Öte yandan, kanunun aradığı anlamda oluşturulacak kısa ve gerekçeli kararın hüküm fıkralarının, açık, anlaşılır, çelişkisiz ve uygulanabilir olması gerekmekle birlikte, kararın gerekçesinin de, sonucu ile tam bir uyum içinde, o davaya konu maddi olguların Mahkemece nasıl nitelendirildiğini, kurulan hükmün hangi sebeplere ve hukuksal düzenlemelere dayandırıldığını ortaya koyacak, kısaca maddi olgular ile hüküm arasındaki mantıksal bağlantıyı gösterecek nitelikte olması gerekir.
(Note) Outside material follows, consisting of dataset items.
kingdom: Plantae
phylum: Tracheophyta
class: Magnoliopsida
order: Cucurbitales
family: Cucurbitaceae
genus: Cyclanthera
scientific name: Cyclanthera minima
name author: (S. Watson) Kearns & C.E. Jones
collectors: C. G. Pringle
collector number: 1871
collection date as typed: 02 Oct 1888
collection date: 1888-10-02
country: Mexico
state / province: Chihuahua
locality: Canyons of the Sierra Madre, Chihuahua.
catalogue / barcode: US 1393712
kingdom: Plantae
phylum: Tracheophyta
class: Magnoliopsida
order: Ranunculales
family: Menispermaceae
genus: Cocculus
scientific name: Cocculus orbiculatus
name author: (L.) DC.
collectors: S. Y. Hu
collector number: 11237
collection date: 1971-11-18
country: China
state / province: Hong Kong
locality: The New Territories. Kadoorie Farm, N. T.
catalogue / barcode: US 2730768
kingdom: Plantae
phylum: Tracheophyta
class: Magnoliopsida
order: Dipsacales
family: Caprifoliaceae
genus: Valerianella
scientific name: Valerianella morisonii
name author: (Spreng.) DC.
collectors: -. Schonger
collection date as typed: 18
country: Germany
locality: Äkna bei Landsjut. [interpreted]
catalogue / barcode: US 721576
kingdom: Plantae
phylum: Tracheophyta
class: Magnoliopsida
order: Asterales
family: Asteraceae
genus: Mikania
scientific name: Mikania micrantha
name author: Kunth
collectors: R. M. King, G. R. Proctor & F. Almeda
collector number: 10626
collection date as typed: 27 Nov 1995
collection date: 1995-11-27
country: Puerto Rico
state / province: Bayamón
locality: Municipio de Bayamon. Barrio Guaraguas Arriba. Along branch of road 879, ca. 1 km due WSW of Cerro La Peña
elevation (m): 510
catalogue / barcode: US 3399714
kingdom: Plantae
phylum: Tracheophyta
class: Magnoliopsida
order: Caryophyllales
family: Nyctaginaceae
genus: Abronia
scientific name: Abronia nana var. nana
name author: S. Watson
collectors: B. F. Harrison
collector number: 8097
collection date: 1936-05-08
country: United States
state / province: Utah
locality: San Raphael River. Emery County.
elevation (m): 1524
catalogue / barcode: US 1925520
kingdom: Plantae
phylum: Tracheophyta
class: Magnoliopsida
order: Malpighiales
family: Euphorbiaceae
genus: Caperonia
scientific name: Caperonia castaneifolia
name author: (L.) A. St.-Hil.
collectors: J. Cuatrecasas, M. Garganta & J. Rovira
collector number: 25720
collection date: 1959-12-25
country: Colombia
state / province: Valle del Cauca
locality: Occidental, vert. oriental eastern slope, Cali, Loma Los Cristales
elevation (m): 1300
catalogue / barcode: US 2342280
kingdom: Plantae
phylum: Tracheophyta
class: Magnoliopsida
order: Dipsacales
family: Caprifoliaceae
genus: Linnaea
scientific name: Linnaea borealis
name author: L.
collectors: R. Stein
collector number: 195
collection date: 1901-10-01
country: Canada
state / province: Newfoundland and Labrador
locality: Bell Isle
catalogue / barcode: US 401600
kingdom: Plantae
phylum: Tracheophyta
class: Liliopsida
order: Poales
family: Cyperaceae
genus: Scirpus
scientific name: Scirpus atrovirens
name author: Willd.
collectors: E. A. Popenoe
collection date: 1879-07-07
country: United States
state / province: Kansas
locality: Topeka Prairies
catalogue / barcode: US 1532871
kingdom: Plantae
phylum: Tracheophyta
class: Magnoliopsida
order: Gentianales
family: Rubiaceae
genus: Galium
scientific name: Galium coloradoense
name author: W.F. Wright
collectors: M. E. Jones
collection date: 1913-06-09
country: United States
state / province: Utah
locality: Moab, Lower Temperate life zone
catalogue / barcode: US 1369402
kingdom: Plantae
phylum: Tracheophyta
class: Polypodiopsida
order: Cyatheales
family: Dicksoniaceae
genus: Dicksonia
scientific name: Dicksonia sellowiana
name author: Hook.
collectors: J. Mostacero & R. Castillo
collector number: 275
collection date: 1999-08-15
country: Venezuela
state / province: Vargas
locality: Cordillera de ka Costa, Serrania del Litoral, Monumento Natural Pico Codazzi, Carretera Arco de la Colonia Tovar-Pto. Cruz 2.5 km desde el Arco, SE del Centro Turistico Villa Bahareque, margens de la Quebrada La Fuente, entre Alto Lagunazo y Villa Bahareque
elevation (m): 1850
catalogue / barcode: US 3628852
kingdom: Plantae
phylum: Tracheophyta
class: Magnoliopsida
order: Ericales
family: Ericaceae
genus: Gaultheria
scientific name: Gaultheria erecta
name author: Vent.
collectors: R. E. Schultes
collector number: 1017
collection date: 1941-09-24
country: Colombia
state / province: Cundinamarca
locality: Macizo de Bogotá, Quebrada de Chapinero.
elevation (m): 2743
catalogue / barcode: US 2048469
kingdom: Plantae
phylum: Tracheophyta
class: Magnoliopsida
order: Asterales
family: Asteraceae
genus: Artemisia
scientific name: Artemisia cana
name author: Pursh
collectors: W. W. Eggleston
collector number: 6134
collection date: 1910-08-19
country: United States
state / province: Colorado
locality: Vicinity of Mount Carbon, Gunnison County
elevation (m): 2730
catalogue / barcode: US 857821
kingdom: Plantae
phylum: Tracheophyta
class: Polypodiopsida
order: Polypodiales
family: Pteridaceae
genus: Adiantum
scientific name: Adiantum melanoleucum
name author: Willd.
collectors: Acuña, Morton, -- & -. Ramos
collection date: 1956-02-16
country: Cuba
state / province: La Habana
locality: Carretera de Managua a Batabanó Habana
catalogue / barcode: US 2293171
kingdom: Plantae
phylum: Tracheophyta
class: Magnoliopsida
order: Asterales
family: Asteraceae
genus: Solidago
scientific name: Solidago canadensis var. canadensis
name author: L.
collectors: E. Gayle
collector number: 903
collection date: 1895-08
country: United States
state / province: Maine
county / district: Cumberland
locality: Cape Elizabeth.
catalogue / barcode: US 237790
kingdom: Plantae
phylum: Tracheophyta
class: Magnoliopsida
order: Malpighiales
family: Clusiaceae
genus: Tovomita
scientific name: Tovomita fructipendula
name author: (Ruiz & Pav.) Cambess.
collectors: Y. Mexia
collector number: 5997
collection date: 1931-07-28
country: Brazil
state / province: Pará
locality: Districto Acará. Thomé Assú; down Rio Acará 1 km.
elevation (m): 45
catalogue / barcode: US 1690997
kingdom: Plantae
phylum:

Zira tarafların o dava yönünden, hukuk düzenince hangi sebeple haklı veya haksız görüldüklerini anlayıp değerlendirebilmeleri ve Yargıtayın hukuka uygunluk denetimini yapabilmesi için, ortada usulüne uygun şekilde oluşturulmuş, hükmün hangi nedenle o içerik ve kapsamda verildiğini ayrıntılarıyla gösteren, ifadeleri özenle seçilmiş ve kuşkuya yer vermeyecek açıklıktaki bir gerekçe bölümünün ve buna uyumlu hüküm fıkralarının bulunması zorunludur.
Kısa karar ile gerekçeli karar çelişkisi, Yargıtay İçtihatları Birleştirme Büyük Genel Kurulunun 10/04/1992 tarihli ve 1991/7 esas, 1992/4 karar sayılı ilamı gereğince bozma sebebidir.
Somut uyuşmazlıkta, Mahkeme kararının gerekçe kısmında ulusal bayram ve genel tatil ücreti alacağı yönünden %30 hakkaniyet indirimi uygulandığı belirtilmesine rağmen, hüküm altına alınan ulusal bayram ve genel tatil ücreti alacağının hakkaniyet indirimi yapılmaksızın belirlendiği anlaşılmakla, bu duruma göre gerekçe ile hüküm arasında çelişki olması sebebiyle Mahkemece verilen kararın bu nedenle bozulması gerekmiştir.
SONUÇ: Temyiz olunan kararın yukarıda yazılı nedenle BOZULMASINA, peşin alınan temyiz harcının istek halinde ilgiliye iadesine, 16.01.2019 tarihinde oybirliğiyle karar verildi.